**Assignment**
List each line of the material below that includes the word "tulle".

Record extracts Block Start

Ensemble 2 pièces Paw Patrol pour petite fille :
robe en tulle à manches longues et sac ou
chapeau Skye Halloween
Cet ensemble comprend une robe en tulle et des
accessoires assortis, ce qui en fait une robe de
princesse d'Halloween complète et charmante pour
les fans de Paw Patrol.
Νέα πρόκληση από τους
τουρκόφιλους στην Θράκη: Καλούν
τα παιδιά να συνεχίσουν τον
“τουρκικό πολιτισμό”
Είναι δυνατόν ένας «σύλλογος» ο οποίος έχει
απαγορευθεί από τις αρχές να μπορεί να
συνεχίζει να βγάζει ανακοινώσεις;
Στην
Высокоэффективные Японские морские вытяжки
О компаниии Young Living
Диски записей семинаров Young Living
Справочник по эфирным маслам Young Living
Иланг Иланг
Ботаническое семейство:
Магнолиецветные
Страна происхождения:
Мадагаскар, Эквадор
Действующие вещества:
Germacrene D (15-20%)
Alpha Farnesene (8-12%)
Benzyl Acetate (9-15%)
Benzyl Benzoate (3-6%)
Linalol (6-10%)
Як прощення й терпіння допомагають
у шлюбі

Record extracts Block End
Record extracts Block Start

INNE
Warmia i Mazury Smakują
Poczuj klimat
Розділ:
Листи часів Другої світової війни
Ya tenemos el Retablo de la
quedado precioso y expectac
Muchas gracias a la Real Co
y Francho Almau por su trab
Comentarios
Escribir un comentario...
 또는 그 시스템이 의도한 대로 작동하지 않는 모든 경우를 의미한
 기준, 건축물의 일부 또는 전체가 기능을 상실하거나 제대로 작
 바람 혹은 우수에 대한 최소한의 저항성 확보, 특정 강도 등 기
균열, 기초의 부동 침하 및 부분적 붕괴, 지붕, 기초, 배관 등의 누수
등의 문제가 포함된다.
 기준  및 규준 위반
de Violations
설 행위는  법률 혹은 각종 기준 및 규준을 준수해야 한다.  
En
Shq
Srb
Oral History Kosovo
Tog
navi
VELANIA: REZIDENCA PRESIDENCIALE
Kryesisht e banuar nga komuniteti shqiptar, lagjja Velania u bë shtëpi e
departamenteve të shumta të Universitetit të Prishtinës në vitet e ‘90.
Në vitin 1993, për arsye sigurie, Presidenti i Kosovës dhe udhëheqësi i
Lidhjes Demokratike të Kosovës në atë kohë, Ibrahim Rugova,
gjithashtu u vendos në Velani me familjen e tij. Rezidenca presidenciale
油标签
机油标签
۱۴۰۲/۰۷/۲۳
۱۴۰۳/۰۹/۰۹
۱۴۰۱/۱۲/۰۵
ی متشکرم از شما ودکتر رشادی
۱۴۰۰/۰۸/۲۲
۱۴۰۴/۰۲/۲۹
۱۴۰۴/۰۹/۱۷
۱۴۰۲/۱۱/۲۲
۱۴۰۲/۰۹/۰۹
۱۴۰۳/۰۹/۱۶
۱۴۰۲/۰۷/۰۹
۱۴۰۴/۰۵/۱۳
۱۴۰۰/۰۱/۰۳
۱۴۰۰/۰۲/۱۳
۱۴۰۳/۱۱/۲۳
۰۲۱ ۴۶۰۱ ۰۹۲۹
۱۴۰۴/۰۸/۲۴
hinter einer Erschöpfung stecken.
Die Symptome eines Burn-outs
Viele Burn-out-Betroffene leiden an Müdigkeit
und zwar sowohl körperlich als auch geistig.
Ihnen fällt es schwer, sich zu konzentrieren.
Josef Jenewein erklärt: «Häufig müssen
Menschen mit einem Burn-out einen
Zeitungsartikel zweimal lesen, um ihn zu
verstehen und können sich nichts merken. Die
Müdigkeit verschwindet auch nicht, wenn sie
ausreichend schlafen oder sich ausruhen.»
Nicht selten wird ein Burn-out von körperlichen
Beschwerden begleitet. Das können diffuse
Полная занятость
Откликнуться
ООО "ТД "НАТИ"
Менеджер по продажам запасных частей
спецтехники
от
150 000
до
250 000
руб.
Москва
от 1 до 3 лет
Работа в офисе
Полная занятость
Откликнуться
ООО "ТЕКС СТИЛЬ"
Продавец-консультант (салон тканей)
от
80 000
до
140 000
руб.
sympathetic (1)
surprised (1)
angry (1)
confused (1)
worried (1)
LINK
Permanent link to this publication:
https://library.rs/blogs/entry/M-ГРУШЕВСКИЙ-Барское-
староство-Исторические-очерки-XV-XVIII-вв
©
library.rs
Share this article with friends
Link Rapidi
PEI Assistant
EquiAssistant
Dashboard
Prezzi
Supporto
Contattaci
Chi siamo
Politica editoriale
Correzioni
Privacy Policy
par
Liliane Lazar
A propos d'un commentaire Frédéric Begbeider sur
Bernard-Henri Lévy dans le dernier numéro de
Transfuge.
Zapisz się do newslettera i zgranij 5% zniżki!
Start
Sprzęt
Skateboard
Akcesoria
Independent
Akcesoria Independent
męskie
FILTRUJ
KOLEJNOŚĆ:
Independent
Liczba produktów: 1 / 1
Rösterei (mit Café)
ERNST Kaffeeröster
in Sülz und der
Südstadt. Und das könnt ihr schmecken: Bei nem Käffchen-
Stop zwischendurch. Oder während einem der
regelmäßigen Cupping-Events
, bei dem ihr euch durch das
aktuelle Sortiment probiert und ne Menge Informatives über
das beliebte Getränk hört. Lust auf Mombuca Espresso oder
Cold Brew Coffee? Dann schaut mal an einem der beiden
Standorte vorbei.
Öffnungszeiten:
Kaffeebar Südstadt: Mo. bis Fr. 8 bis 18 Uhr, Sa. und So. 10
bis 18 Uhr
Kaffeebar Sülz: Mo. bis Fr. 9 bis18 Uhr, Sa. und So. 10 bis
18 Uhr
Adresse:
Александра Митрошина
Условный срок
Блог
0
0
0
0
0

Record extracts Block End

**Expected answer**
robe en tulle à manches longues et sac ou
Cet ensemble comprend une robe en tulle et des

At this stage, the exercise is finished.